I am sitting backstage at the Curtis Institute of Music, my Alma Mater, waiting for the concert to begin. I have spent a remarkable week here in Philadelphia – in awe of students, faculty, and the amazing school which has nurtured and inspired generations of musicians, and provided a welcome home to many of the past century’s finest performers, who found here a place to continue their life’s love of music through teaching, passing on their legacies to the next generations of musicians.
Curtis is different now – they have a new building – with 5 levels of dorm rooms, a cafeteria, 3 floors of rehearsal/teaching space and a large concert hall. In addition there are the original buildings – three mansions which belonged to Mary Louis Curtis Bok Zimbalist. The only child, and heiress to a fortune built from the publishing industry, she purchased three neighboring mansions in the 1920’s to house a tuition-free school for musicians. The school she founded is still tuition-free to all 175 students – ensuring that artistic promise, and not financial situation, is the sole consideration for acceptance.
With Leopold Stokowski, conductor of the Philadelphia Orchestra from 1912 to 1941, and the Polish pianist Josef Hoffmann, the Curtis Institute of Music was born. The violinist Carl Flesch and opera star Marcella Sembrich joined the faculty. From the first moment until closely before her death at age 93, Mary Luise Curtis Bok Zimbalist was a daily presence at Curtis – it was her vision which created this international, inclusive school where musicians learn by doing (over 200 concerts a year are produced at Curtis). Every morning, it is said, Mary was dropped off at Curtis in her maroon limousine, with her chauffeur decked out in matching colours. Her tradition of Wednesday Tea and the decadent Christmas Ball are still a beloved part of the Curtis experience.

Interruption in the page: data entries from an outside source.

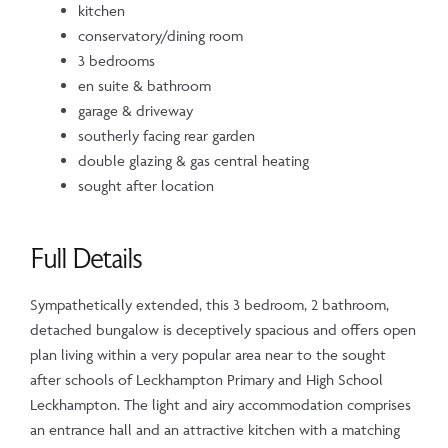
kitchen
conservatory/dining room
3 bedrooms
en suite & bathroom
garage & driveway
southerly facing rear garden
double glazing & gas central heating
sought after location
Full Details
Sympathetically extended, this 3 bedroom, 2 bathroom,
detached bungalow is deceptively spacious and offers open
plan living within a very popular area near to the sought
after schools of Leckhampton Primary and High School
Leckhampton. The light and airy accommodation comprises
an entrance hall and an attractive kitchen with a matching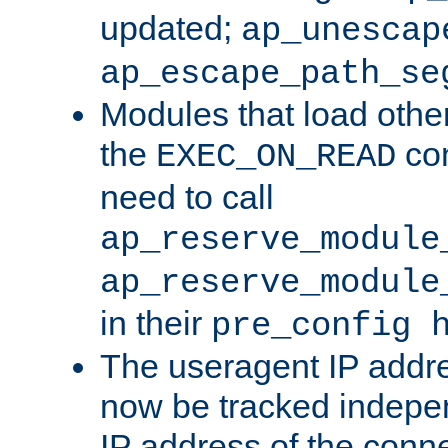
updated;
ap_unescap
ap_escape_path_se
Modules that load othe
the
con
EXEC_ON_READ
need to call
ap_reserve_module
ap_reserve_module
in their
pre_config 
The useragent IP addr
now be tracked independ
IP address of the conne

My time here has been spent teaching private lessons (the level is incredible – 120 students from age 14-22 who have been accepted into this three-week summer program) – these kids come in slinging the big guns – Brahms and Bartok concertos are no sweat for them. Afternoons are chamber music coaching, masterclasses and orchestra. This program is six years old. Only seven students have moved from this camp to being accepted as students at Curtis. It makes me wonder – how good do you really have to be – how can your Brahms Concerto rise above the others? Today, a young violinist from England asked me for advice on how to get into Curtis – this year there are only 2 violin openings. I encouraged him to continue to search for his truth – to follow his heart and find his voice.

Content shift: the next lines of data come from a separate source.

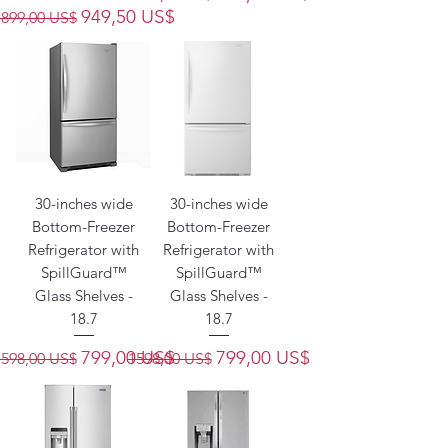
Precio
Precio de oferta
949,50 US$
1899,00 US$
30-inches wide
30-inches wide
Bottom-Freezer
Bottom-Freezer
Refrigerator with
Refrigerator with
SpillGuard™
SpillGuard™
Glass Shelves -
Glass Shelves -
18.7
18.7
Precio
Precio de oferta
Precio
Precio de oferta
799,00 US$
799,00 US$
1598,00 US$
1598,00 US$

When I flew here to audition as a young woman, I was full of vim and vigor – having passed the first round (a video of Bach, Paganini, Mozart and Sibelius concerti), I was eager to play in person. I had experienced enough success to have confidence in my abilities – to know I knew how to prepare and be able to lay down a solid and passionate performance. It all turned out well – I got one of the few coveted spots, and was heading to Curtis in the fall, to work with Felix Galimir and be immersed in the true European traditions of classical music.
Sitting here, backstage, talking to the other alumni and performers on tonight’s mixed program, I began to ask questions. As a student, the confidence that brought me through that audition process quickly disappeared. I felt lonely, isolated, insecure, and unworthy. Surrounded by a swath of seemingly larger-than-life superstars, who entered Curtis with recording contracts, management, first prizes from the Tchaikovsky Competition, I was frozen and unable to even practice at school, afraid that I would be exposed as a charlatan.

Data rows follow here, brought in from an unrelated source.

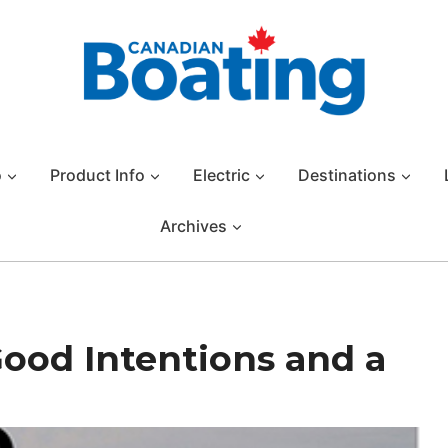
o
Product Info
Electric
Destinations
Archives
Good Intentions and a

It turns out that all of us backstage felt the same way – these incredible musicians with whom I have played and taught beside all week – they were crushed by self-doubt, overwhelmed by the newness. But, they said, maybe going through this then was good for us – toughened us up and gave us the tools we needed to succeed. Maybe everyone goes through this, but we just did it a little earlier than other people. They, like I, pushed through these feelings and forced ourselves to perform, to go out there, and learned to curb fear, to harness our doubts and use this to our advantage. You learn to stop caring what other people think at some point – you are forced to become a clearer and more defined and honest version of yourself. I guess, in the end, that is what Curtis is looking for. The germ of individuality, the determination, the ability to think for yourself.
The concert is over – I have not been that nervous in many many years – my bow was even shaking at one point during the Janacek Sonata. But, I decided at that moment to use that sound, develop it – it was such a tender and frail sound, just as Janacek might have wanted at that moment. I owned my shaky bow, and was proud of it.